> _Exercise instructions_: Please write out the lines of the material from its start through the line containing "subtitle Vitamins [118, 165, 1122, 199]", inclusive, copying them exactly and leaving the pictures out.

[Layout region records]
..............................

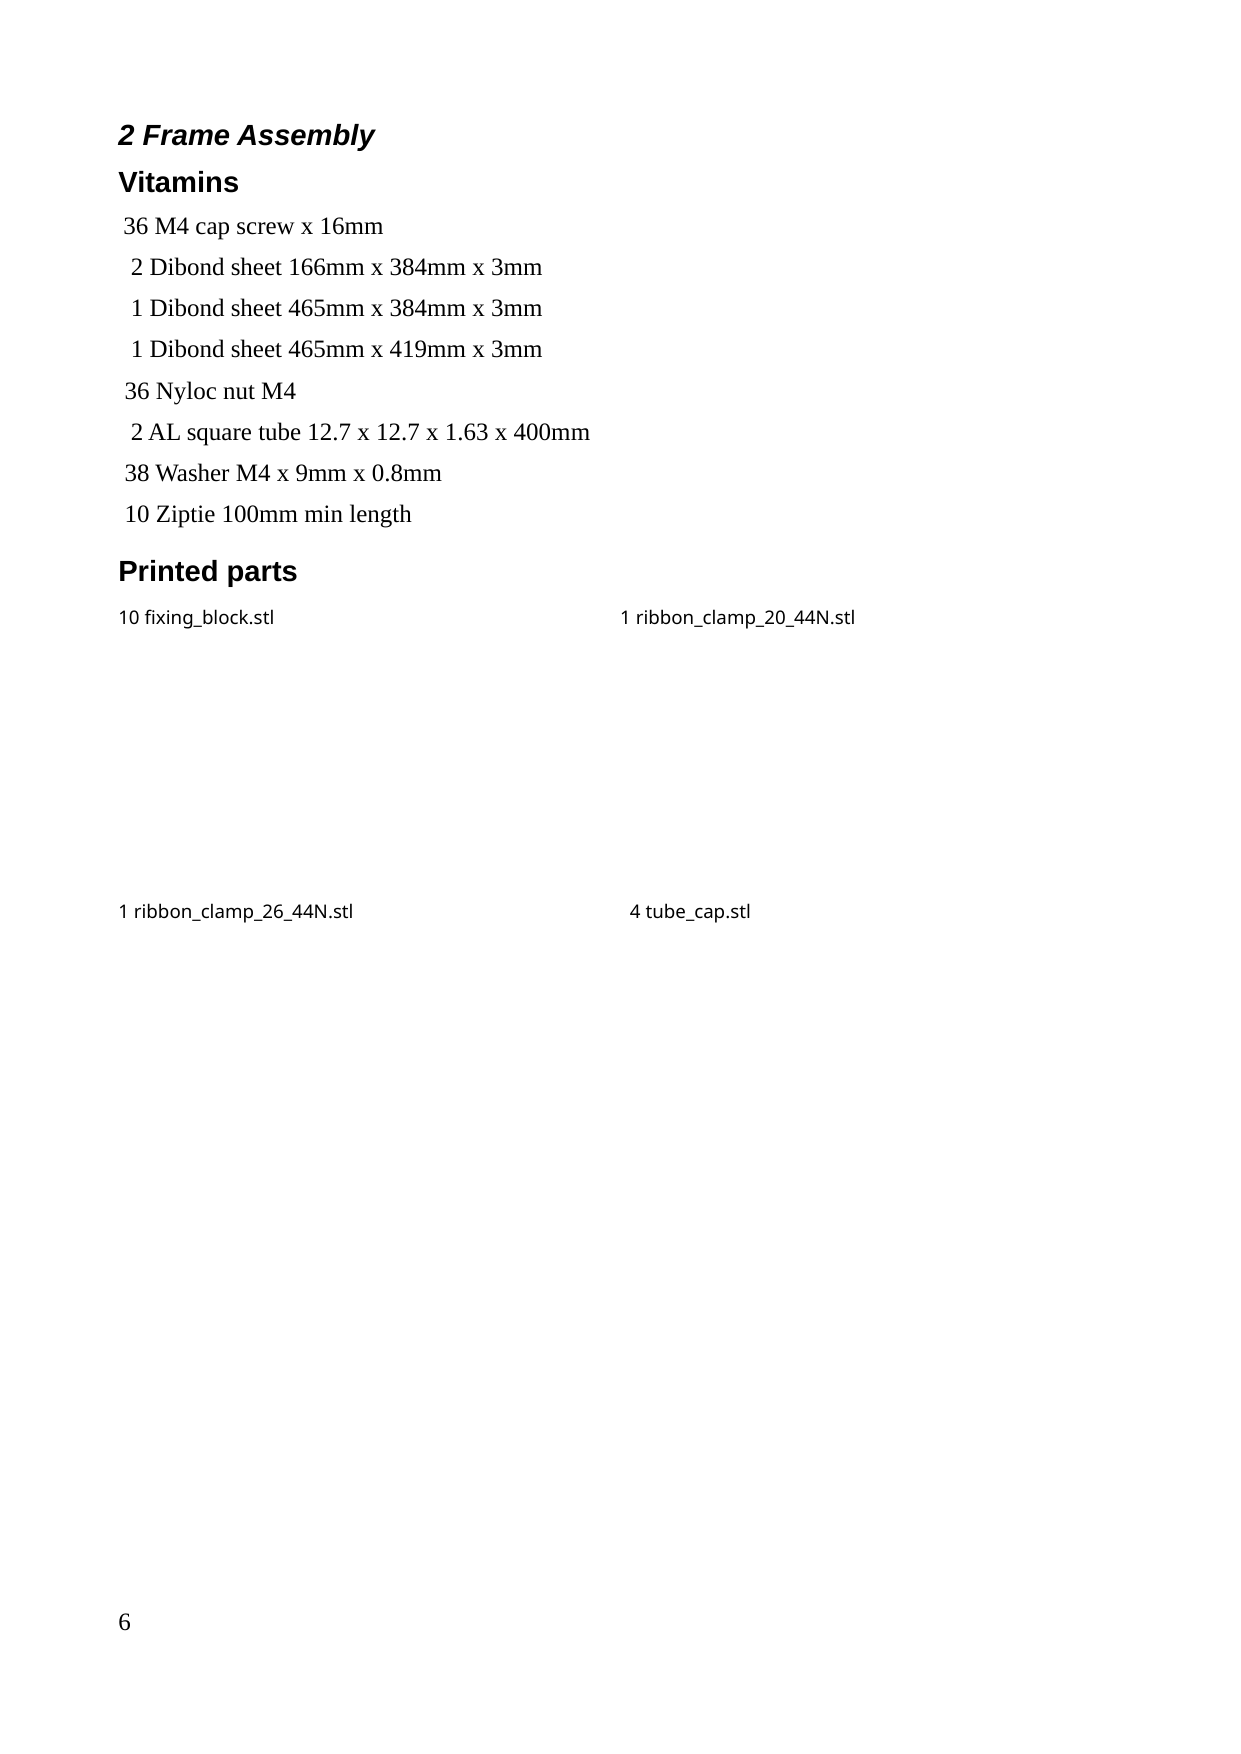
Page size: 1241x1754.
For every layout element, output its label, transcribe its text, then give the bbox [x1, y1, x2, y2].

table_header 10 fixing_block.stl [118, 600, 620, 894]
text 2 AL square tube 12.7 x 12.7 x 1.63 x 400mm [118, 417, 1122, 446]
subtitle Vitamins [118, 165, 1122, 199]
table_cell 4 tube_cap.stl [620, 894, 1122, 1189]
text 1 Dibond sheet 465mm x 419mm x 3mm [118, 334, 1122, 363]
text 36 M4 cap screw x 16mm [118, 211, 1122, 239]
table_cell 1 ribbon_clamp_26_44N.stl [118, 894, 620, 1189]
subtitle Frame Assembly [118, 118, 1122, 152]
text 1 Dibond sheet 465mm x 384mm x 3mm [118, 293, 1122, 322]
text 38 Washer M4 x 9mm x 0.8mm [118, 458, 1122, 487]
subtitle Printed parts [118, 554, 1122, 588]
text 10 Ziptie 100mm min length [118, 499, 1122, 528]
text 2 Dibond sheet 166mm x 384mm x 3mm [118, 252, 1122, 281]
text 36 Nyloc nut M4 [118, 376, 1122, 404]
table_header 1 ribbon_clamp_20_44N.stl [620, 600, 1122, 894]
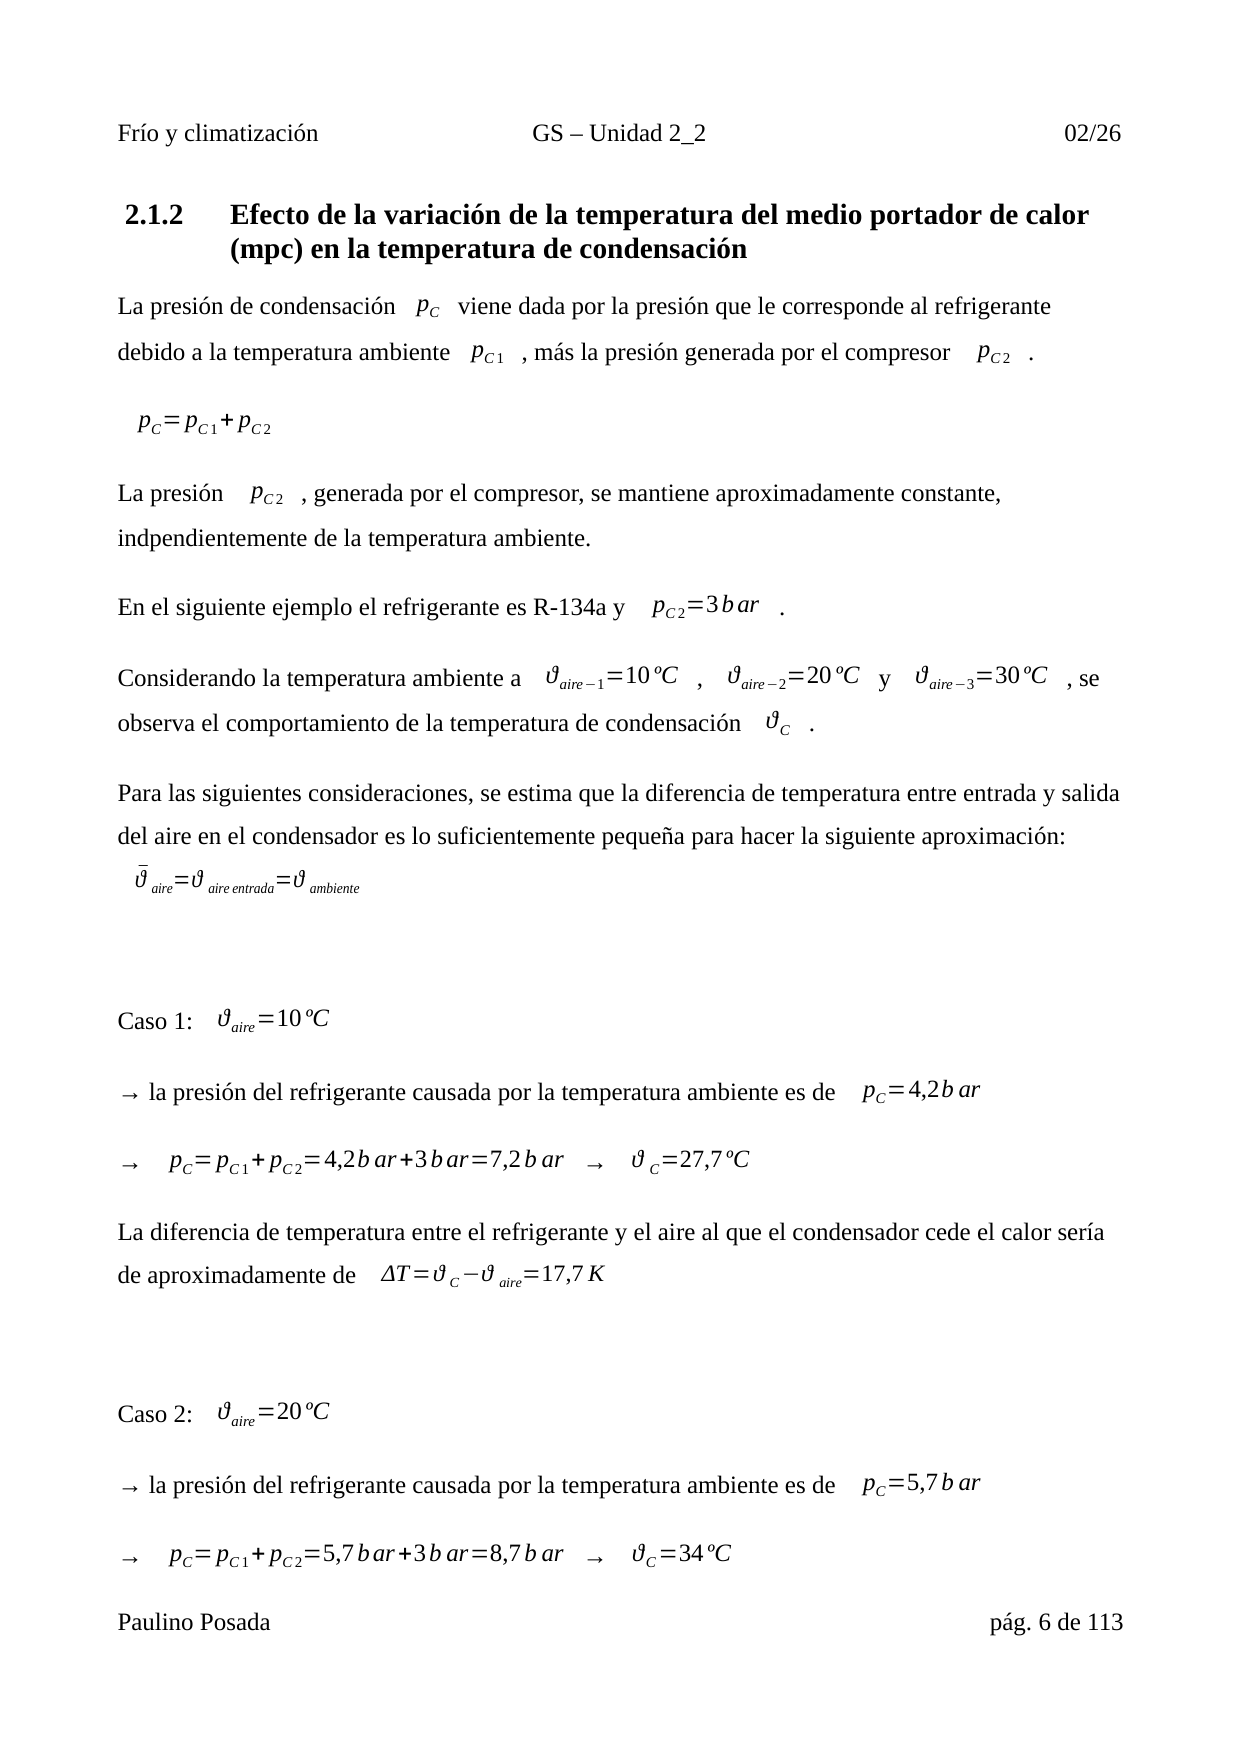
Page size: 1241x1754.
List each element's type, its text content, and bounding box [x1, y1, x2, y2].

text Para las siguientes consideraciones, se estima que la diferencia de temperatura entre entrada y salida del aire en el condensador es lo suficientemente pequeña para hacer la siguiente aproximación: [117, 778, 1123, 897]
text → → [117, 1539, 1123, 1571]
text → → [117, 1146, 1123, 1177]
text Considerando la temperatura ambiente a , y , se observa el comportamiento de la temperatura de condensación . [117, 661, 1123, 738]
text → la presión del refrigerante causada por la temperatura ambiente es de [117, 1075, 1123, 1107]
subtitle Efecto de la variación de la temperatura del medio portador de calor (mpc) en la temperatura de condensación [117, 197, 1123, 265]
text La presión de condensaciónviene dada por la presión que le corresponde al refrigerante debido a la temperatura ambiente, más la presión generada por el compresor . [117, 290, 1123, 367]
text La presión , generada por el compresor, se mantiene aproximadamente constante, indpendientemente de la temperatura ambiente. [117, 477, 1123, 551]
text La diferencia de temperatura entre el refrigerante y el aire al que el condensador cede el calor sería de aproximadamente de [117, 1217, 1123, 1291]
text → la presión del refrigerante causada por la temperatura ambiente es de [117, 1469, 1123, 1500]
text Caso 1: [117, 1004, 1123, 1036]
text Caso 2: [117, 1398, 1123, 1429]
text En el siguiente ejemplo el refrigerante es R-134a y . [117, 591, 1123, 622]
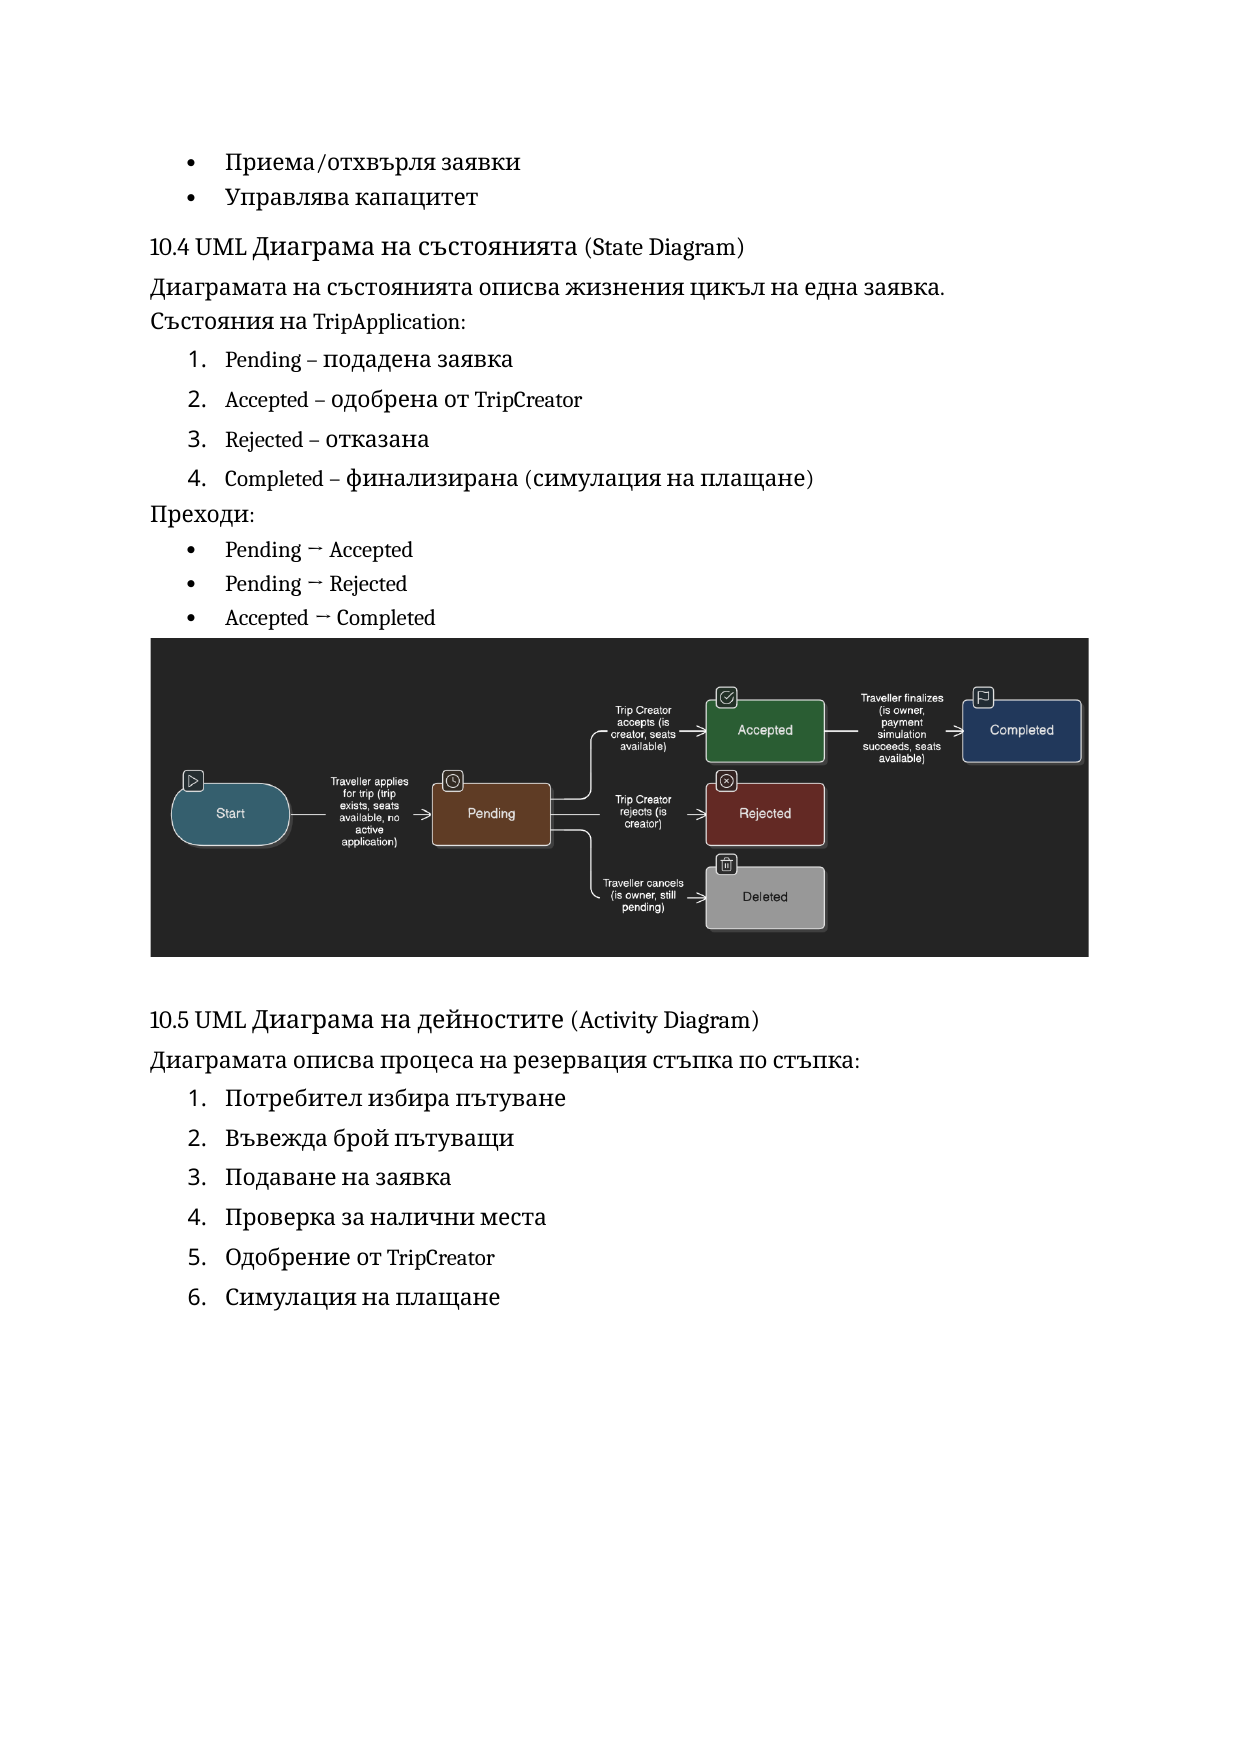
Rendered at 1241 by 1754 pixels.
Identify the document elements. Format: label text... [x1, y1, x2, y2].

..............................

> _Task response_:
Page size: 1241x1754.
For every layout element, output its label, transcribe its text, then give the bbox [x1, y1, x2, y2].

table_header 10 fixing_block.stl [118, 600, 620, 894]
text 2 AL square tube 12.7 x 12.7 x 1.63 x 400mm [118, 417, 1122, 446]
subtitle Vitamins [118, 165, 1122, 199]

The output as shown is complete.